Thanks, Brian; your insight — as always — is spot-on.
And he’s right: according to all the statistics, I too should be a tea-bagger — at least in the political term. Based on my income, I’m barely middle class, I have concerns about my job and its future (I have found that just because I work for a branch of the government doesn’t mean permanent job security), and my health insurance just went through a complete change of carrier. And on top of that, I have the added burden of being a gay man in a society that is still deciding whether or not I’m worthy of full citizenship. So why am I not out there carrying signs and carrying on?

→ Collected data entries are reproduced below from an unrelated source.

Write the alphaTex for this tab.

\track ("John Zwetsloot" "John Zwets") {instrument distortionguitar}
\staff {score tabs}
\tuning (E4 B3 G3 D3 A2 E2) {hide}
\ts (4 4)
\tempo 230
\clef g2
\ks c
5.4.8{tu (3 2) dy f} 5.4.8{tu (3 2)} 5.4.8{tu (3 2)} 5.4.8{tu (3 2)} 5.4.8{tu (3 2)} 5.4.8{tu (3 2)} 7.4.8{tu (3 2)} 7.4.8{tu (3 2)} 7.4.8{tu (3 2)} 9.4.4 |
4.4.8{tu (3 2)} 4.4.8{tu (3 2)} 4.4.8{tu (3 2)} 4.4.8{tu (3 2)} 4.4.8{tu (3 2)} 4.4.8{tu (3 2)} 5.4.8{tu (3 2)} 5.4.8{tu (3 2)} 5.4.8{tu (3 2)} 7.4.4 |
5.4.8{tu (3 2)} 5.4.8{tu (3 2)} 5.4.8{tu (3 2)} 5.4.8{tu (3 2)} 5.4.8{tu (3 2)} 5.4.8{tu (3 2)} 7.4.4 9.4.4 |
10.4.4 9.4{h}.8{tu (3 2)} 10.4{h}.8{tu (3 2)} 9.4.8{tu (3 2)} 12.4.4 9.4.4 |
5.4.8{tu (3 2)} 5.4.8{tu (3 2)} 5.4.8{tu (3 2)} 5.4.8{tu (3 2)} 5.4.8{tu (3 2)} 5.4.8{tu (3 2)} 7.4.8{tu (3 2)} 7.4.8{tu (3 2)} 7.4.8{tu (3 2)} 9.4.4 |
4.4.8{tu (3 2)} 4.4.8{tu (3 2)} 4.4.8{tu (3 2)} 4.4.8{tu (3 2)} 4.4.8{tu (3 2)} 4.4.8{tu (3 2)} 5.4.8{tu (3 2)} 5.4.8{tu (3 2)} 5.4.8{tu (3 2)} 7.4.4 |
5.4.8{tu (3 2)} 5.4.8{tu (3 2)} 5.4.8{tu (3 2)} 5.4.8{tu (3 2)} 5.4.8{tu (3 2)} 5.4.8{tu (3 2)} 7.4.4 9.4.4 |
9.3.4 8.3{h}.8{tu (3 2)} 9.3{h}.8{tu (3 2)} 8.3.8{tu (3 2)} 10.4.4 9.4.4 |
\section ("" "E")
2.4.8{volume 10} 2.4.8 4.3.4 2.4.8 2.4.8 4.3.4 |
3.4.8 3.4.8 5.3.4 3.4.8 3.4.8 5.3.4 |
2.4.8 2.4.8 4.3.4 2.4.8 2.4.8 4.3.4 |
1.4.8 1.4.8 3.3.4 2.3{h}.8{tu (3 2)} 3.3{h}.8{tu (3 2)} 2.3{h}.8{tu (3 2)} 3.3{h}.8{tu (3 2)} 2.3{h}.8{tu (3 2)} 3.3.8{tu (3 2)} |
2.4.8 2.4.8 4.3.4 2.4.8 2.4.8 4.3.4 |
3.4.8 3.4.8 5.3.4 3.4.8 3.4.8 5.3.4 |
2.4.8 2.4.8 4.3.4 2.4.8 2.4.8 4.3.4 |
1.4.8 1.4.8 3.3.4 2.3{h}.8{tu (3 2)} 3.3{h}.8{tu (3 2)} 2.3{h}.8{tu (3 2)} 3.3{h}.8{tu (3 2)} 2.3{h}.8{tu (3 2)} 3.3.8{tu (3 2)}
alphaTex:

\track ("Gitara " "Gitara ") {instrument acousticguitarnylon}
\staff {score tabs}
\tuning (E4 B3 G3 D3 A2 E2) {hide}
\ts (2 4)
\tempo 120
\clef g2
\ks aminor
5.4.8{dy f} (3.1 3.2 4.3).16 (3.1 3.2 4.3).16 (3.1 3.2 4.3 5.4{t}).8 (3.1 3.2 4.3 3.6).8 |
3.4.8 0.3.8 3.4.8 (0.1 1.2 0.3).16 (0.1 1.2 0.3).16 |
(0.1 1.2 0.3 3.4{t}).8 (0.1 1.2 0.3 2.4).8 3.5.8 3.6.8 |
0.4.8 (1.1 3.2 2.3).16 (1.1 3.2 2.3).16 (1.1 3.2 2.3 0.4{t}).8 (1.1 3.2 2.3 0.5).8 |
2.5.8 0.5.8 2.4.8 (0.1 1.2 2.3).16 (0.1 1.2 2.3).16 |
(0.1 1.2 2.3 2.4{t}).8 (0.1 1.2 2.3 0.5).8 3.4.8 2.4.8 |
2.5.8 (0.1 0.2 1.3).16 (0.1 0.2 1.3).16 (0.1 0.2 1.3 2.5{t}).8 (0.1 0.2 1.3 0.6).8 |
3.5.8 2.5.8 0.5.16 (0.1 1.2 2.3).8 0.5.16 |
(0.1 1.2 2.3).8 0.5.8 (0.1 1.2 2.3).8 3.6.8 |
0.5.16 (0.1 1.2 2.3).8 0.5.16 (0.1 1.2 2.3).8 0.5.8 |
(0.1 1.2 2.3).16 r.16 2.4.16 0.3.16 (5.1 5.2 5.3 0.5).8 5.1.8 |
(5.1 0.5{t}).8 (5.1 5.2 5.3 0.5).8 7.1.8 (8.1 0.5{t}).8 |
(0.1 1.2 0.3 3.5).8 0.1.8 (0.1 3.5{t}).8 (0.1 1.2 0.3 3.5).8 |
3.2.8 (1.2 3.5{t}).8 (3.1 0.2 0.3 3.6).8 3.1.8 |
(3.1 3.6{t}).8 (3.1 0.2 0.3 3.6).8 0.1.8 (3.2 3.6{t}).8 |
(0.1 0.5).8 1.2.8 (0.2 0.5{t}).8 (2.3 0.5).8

It’s probably because I have never — or at least for the last forty years — completely bought into a political party’s line. I’ve never thought that there was one candidate who would become the Saviour of the Western World, and I’ve always viewed the promises they’ve made as just that: promises loaded down with fine print and caveats: your mileage may vary. What’s also interesting is that there is a growing sentiment in the progressive community that they too got led down the garden path by Barack Obama, and they’re suddenly realizing that, lo and behold, he is not the Saviour of the Western World but just another mortal man with incredible political skills. Well, no kidding.
The lesson here for all of us — tea-baggers included — is that if you place all your hopes and dreams on the performance of someone else, you are bound to be disappointed, both in them for not being perfect, and yourself for allowing yourself to buy into it. And if you find yourself hanging on by your fingernails, it’s too late to blame someone else for how you got there.